Thumbs up: For this year’s Corn Fest. Many people are pleased to have the festival back in downtown DeKalb after five years at DeKalb Taylor Municipal Airport. We’ll wait to see how the new location and the new weekend work in terms of parking, and attendance. Corn Fest, billed as the largest free music festival in Illinois, continues through Sunday. See you there.
Thumbs down: To former Illinois Congressman Joe Walsh, who this week on his Chicago-based radio show decided to make his own “I Have a Dream” speech. During his rant, Walsh said “I have a dream” and then went on to recite many problems that he – a white man – sees in the black community. Aside from bastardizing a famous piece of American oratory, Walsh’s comments also make it seem as though the problems in black communities – having children out of wedlock, drug use, gang violence, and reliance on government assistance, among others – are somehow unique to black people and black communities. That’s untrue and unfair.

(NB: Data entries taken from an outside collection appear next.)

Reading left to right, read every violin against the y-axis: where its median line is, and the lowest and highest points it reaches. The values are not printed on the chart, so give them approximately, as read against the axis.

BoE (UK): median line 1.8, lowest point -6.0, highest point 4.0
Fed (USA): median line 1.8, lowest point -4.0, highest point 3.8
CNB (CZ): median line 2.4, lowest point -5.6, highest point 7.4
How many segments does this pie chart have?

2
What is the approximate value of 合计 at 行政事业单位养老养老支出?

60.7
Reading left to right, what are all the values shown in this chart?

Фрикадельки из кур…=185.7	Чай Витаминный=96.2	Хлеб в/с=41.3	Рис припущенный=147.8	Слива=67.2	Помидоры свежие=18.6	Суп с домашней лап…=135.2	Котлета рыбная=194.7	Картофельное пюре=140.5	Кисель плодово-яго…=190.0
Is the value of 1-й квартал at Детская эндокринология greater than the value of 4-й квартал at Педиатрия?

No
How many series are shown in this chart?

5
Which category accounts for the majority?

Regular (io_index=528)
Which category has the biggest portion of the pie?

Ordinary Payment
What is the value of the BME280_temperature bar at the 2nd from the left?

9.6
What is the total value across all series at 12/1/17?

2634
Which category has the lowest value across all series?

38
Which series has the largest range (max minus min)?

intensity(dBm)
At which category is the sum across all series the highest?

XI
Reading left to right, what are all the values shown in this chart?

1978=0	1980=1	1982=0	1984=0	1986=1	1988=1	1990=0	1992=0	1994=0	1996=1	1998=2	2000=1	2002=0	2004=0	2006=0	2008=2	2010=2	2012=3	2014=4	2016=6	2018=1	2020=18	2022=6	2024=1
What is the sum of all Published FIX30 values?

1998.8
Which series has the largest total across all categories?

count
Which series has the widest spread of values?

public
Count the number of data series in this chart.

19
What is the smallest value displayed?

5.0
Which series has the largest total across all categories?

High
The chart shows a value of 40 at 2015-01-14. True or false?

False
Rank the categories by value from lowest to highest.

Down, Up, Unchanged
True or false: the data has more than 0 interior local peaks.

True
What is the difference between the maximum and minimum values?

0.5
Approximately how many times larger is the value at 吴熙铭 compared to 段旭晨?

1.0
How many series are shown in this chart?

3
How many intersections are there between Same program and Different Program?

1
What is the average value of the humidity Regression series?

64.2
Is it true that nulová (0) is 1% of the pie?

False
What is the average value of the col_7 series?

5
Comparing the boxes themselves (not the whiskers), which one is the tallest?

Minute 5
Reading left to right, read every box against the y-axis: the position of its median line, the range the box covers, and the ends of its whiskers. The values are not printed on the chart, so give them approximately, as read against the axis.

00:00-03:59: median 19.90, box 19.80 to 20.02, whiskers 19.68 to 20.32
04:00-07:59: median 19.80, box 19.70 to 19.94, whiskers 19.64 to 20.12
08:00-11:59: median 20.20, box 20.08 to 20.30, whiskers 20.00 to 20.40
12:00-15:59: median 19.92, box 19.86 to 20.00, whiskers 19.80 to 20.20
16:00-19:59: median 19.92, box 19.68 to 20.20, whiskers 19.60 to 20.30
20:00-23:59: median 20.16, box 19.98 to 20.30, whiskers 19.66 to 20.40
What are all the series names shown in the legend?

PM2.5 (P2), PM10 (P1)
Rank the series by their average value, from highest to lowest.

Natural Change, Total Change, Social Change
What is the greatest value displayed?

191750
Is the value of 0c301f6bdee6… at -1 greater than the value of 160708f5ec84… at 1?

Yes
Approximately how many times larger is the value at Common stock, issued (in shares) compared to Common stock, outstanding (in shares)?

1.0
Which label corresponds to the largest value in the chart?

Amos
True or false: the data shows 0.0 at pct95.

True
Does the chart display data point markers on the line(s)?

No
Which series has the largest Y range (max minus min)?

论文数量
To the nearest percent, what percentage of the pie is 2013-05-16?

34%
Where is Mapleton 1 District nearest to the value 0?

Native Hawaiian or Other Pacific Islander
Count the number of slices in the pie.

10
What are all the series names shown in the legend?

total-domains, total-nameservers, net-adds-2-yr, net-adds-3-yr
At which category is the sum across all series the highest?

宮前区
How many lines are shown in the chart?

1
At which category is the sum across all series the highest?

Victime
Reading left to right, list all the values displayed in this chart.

Thumbs up: To proactive educators. Somonauk High School’s ag education program recently received a $10,000 grant to buy 36 laptops for students. It was the third grant the school’s ag program received this year, thanks to the work of teacher Toni Saso. Somonauk Superintendent Dawn Green said Saso has brought in $14,000 in grants this year, including one she used to attend a training program that makes Somonauk’s ag program one of only four schools in the state to receive national certification. In the future, that could open even more doors for students.
Thumbs up: To the volunteers at First United Methodist Church in DeKalb, who provided a summer-long meal program for children and their parents every weekday. Casseroles were sent home with families each Friday for the weekend. Organizers say they served about 7,000 meals. Local businesses pitched in by donating food and church volunteers entertained the young guests in two activity rooms. The church plans to continue and expand the program next summer and plans are under way to provide additional services this fall.